■ Problem details
Rewrite the lines of the records below as a numbered list, skipping blank lines and omitting the pictures.

■ Provided data

►

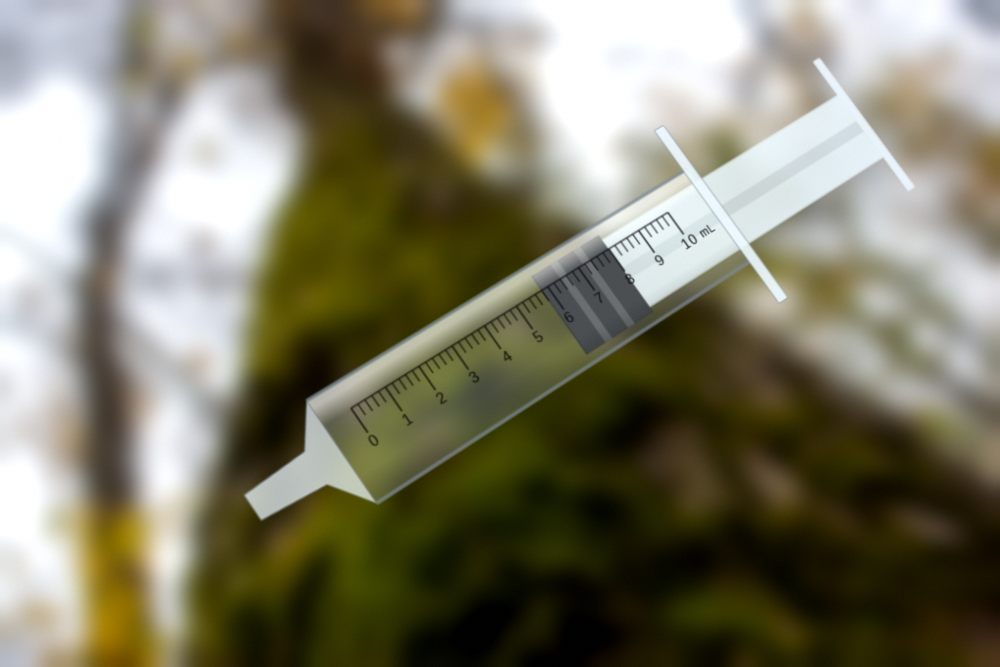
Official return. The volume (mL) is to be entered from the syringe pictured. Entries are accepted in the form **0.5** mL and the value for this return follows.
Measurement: **5.8** mL
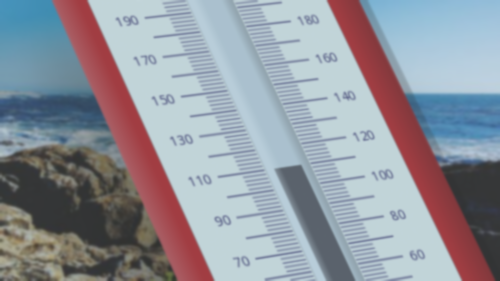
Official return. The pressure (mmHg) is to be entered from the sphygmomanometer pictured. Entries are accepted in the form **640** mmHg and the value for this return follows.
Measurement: **110** mmHg
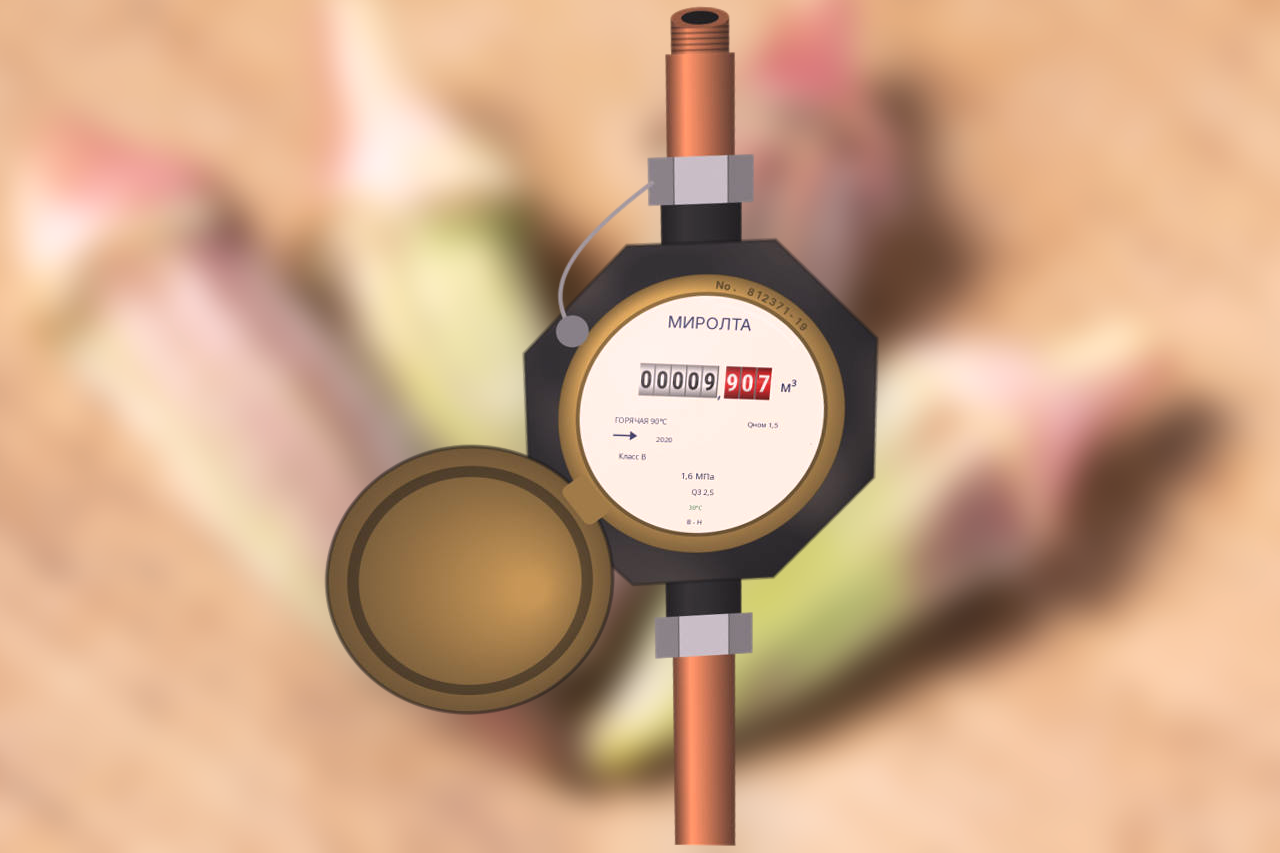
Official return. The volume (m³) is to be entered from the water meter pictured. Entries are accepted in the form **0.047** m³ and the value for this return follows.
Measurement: **9.907** m³
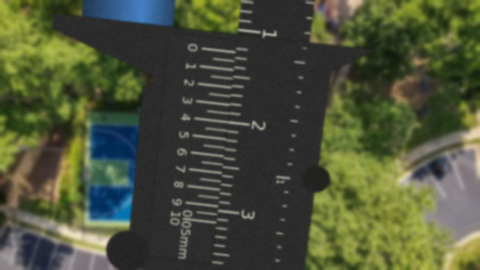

◄

■ Exercise output
1. Official return. The volume (mL) is to be entered from the syringe pictured. Entries are accepted in the form **0.5** mL and the value for this return follows.
2. Measurement: **5.8** mL
3. Official return. The pressure (mmHg) is to be entered from the sphygmomanometer pictured. Entries are accepted in the form **640** mmHg and the value for this return follows.
4. Measurement: **110** mmHg
5. Official return. The volume (m³) is to be entered from the water meter pictured. Entries are accepted in the form **0.047** m³ and the value for this return follows.
6. Measurement: **9.907** m³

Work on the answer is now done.